Après les élections de 2020, Trump et ses alliés ont exploité une vague de libellés dans une loi du XIXe siècle qui, avec la Constitution, régit comment les gagnants présidentiels sont certifiés. Le Congrès a clôturé de nombreuses lacunes potentielles dans la législation de 2022 qui comprenait de spécifier qu’un État ne pouvait présenter qu’une seule liste d’électors et que c’était le gouverneur qui signerait.
Ceux qui ont soutenu la tentative de Trump de renverser les élections de 2020 ont salué le licenciement dans le Michigan comme démontrant que les faux cas d’électeurs ont été vindicatifs.
“Nous savions tous dès le premier jour que nous n’avions rien fait d’illégal ou de mal”, a déclaré le Meshawn Maddock, ancien président du parti d’État et le plus important des républicains du Michigan, a déclaré dans un communiqué. “Oui, nous nous sommes portés volontaires pour être un autre électeur à l’appui de Donald J. Trump. Ce n’est pas un crime, autant que Nessel le voulait.”
“Bonne nouvelle du Michigan!” Cleta Mitchell, un avocat qui a conseillé Trump lors de sa poussée pour inverser les résultats de 2020, a publié sur la plate-forme sociale X. “Maintenant, il est temps pour AZ, WI et Corrupt Ga Fani Willis les actes d’accusation à rejeter maintenant.”

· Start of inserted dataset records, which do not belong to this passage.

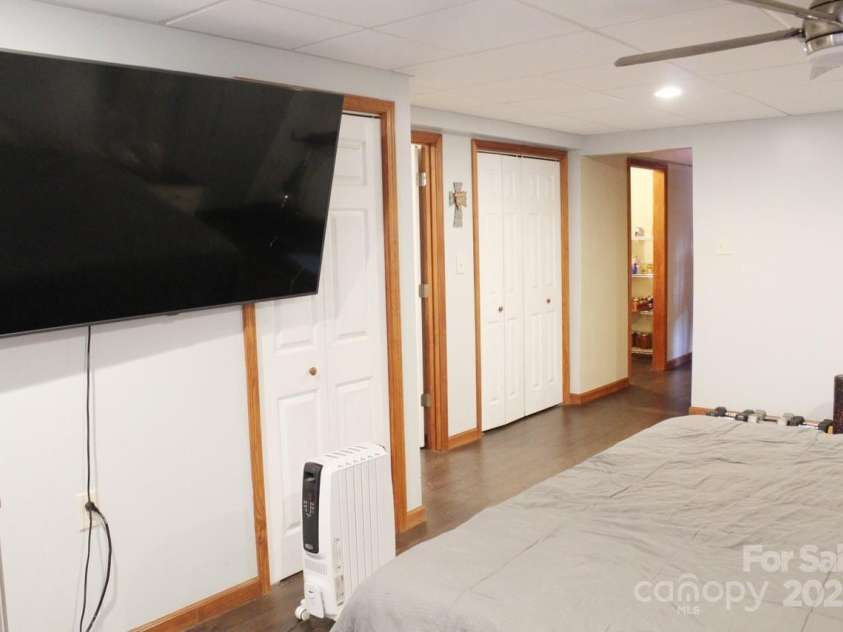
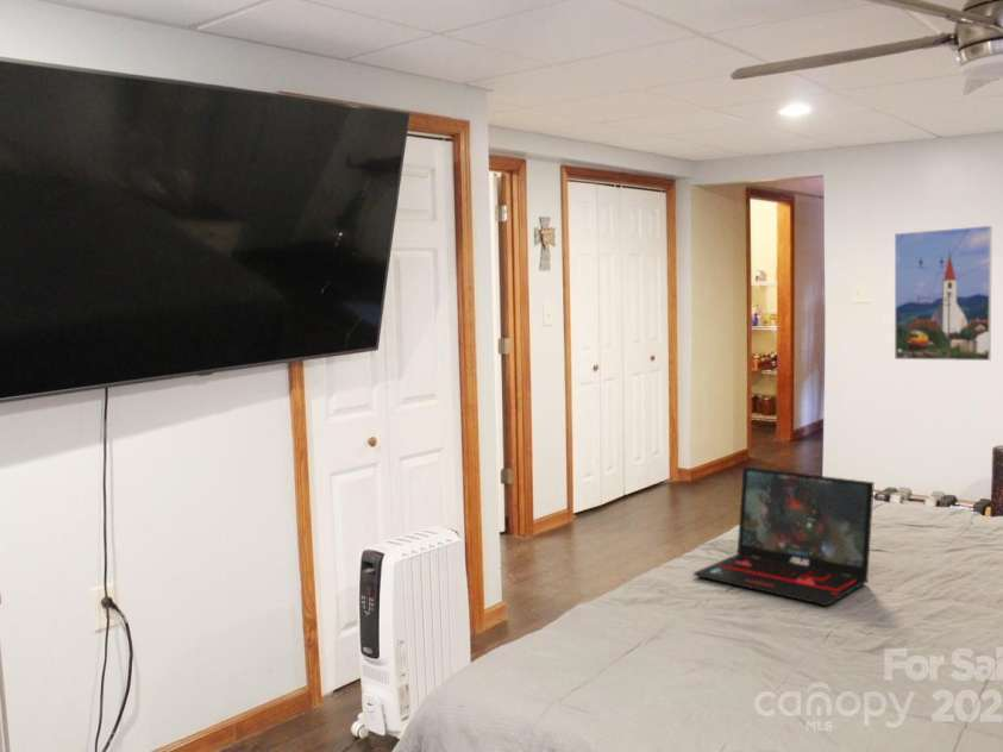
+ laptop [692,466,876,607]
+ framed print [894,225,993,362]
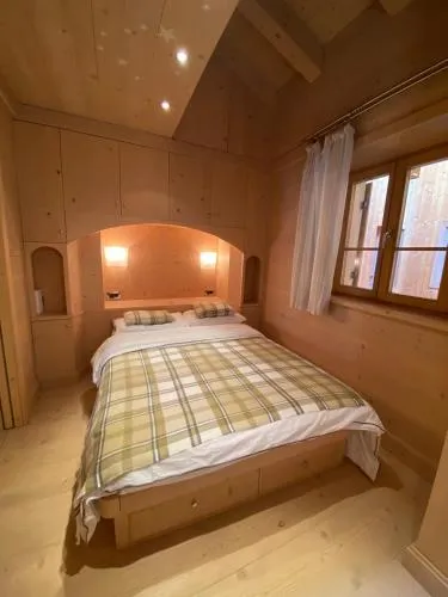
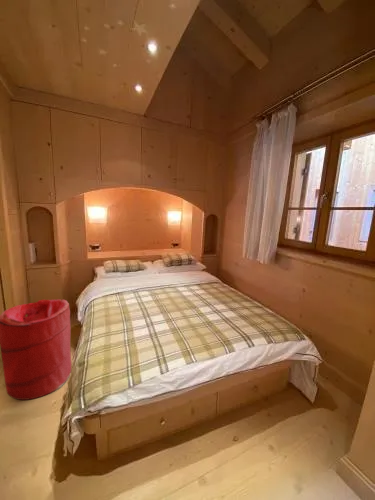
+ laundry hamper [0,298,72,401]
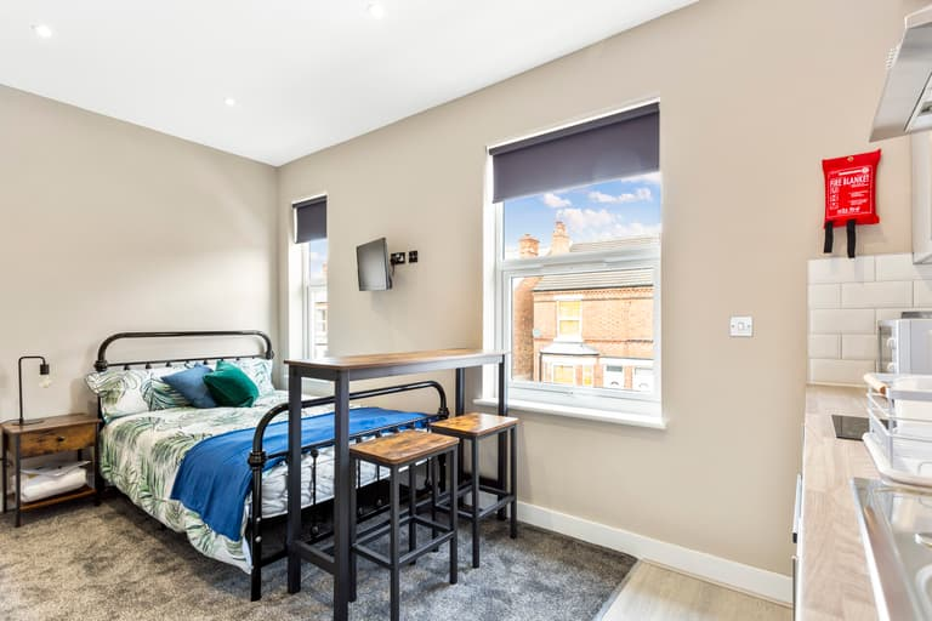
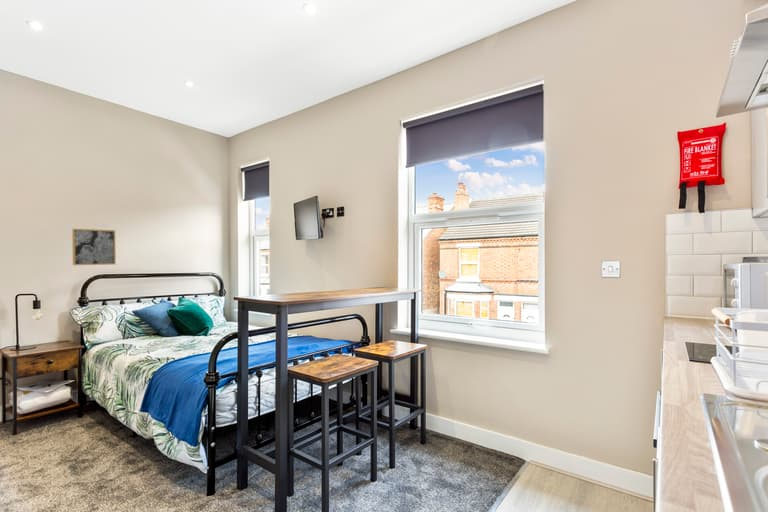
+ wall art [71,228,117,266]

Les bureaux du procureur général de l’Arizona et du Nevada ont refusé de commenter, citant des procédures judiciaires en cours. Le cas du Wisconsin, déposé par le procureur général démocrate Josh Kaul, a évolué lentement mais sans revers. Un juge le mois dernier a rejeté la demande des défendeurs de rejeter l’affaire.
L’un des accusés du Michigan a fait tomber des accusations criminelles après avoir conclu un accord pour coopérer avec le bureau du procureur général. En Géorgie, les anciens avocats et conseillers de Trump Jenna Ellis, Sidney Powell et Kenneth Chesebro ont plaidé coupable à des accusations de délit avant que l’affaire ne rencontre de problèmes d’éthique.
Les défendeurs se considéraient comme des électeurs «alternatifs»
De nombreux accusés dans les affaires ont déclaré qu’ils s’étaient inscrits au programme en tant qu’assurance procédurale au cas où Trump a remporté l’une des défis du tribunal qu’il avait déposé et une nouvelle liste d’électeurs était nécessaire de toute urgence avant la date limite du 6 janvier du Congrès pour compter les votes. Aucune des poursuites n’a finalement réussi.
Marian Sheridan, l’une des personnes inculpées au Michigan dont l’affaire a été rejetée, a déclaré mardi que le plan du groupe était d’agir comme une «sauvegarde» ou un «canot de sauvetage» au cas où les résultats des élections auraient été annulés.
«Nous n’étions pas faux», a-t-elle déclaré. «Nous étions alternatifs.»
Rick Hasen, professeur de droit à l’Université de Californie à Los Angeles, a déclaré que de tels arguments faisaient partie de la raison pour laquelle il considérait les faux cas d’électeurs comme certains des criminels «plus faibles» déposés après les élections de 2020.
Mais il a déclaré que la combinaison des échecs de ces poursuites, associées à la responsabilité évitée par Trump et ses pardons de plus de 1 500 personnes reconnues coupables de crimes dans les cas provenant du 6 janvier 2021, attaque contre le Capitole américain, sont une sombre combinaison.
“Tout cela s’inscrit pour créer de très mauvaises incitations pour un système d’élections libres et équitables et de transitions pacifiques de pouvoir”, a déclaré Hasen.